Thanks for sharing all of that, Peter.

I'm interested in Sativex myself. I think it would help with my spasticity. One of the readers of my column, by the way, has been involved in a Sativex trial in Belgium and he reports mixed results.

Ed

Reply
REBECCA avatar

REBECCA

Don't go to your neurologist. You can find a medical marijuana doctor online who will be able to write you the prescription. Imo neurologists are useless except if you want to take the DMT, for anything else use a GP I have found LDN, low dose naltrexone to be helpful.

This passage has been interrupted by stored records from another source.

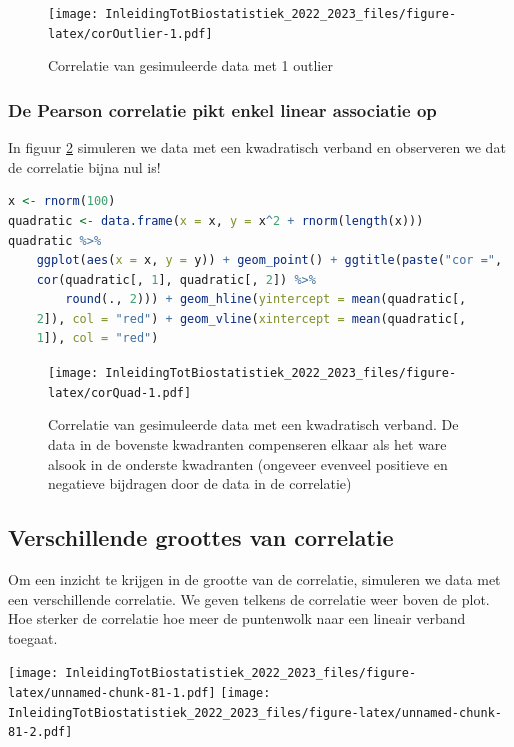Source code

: \documentclass[
  12pt,dutch,coursenotes]{book}
\begin{document}
\begin{figure}
\centering
\texttt{[image: InleidingTotBiostatistiek\_2022\_2023\_files/figure-latex/corOutlier-1.pdf]}
\caption{\label{fig:corOutlier}Correlatie van gesimuleerde data met 1 outlier}
\end{figure}

\hypertarget{de-pearson-correlatie-pikt-enkel-linear-associatie-op}{%
\subsubsection{De Pearson correlatie pikt enkel linear associatie op}\label{de-pearson-correlatie-pikt-enkel-linear-associatie-op}}

In figuur \ref{fig:corQuad} simuleren we data met een kwadratisch verband en observeren we dat de correlatie bijna nul is!

\begin{lstlisting}[language=R]
x <- rnorm(100)
quadratic <- data.frame(x = x, y = x^2 + rnorm(length(x)))
quadratic %>%
    ggplot(aes(x = x, y = y)) + geom_point() + ggtitle(paste("cor =",
    cor(quadratic[, 1], quadratic[, 2]) %>%
        round(., 2))) + geom_hline(yintercept = mean(quadratic[,
    2]), col = "red") + geom_vline(xintercept = mean(quadratic[,
    1]), col = "red")
\end{lstlisting}

\begin{figure}
\centering
\texttt{[image: InleidingTotBiostatistiek\_2022\_2023\_files/figure-latex/corQuad-1.pdf]}
\caption{\label{fig:corQuad}Correlatie van gesimuleerde data met een kwadratisch verband. De data in de bovenste kwadranten compenseren elkaar als het ware alsook in de onderste kwadranten (ongeveer evenveel positieve en negatieve bijdragen door de data in de correlatie)}
\end{figure}

\hypertarget{verschillende-groottes-van-correlatie}{%
\subsection{Verschillende groottes van correlatie}\label{verschillende-groottes-van-correlatie}}

Om een inzicht te krijgen in de grootte van de correlatie, simuleren we data met een verschillende correlatie. We geven telkens de correlatie weer boven de plot. Hoe sterker de correlatie hoe meer de puntenwolk naar een lineair verband toegaat.

\texttt{[image: InleidingTotBiostatistiek\_2022\_2023\_files/figure-latex/unnamed-chunk-81-1.pdf]} \texttt{[image: InleidingTotBiostatistiek\_2022\_2023\_files/figure-latex/unnamed-chunk-81-2.pdf]}
\end{document}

Again, go on line and download the research on LDN and MS and take it to your GP or call Skip's pharmacy in FLA or Metro pharmacy in NYC, both compounding pharmacies for LDN and ask them to recommend a dr who will prescribe it. He might also want to try CBD oil full spectrum, which doesn't need a prescription. I found the medical marijuana tinctures too strong for me even at 1:1 and like the CBD oil much better He can call Lazarus, which is a CBD supplier, and ask what would be good for him. He can start on 750 full specturm two times a day. Forget the neurologist for anything but hardcore MS drugs. A functional medical doctor is much better for trying non-traditional medical alternatives. Neurologists know nothing about marijuana or anything really that's not pharmaceutical.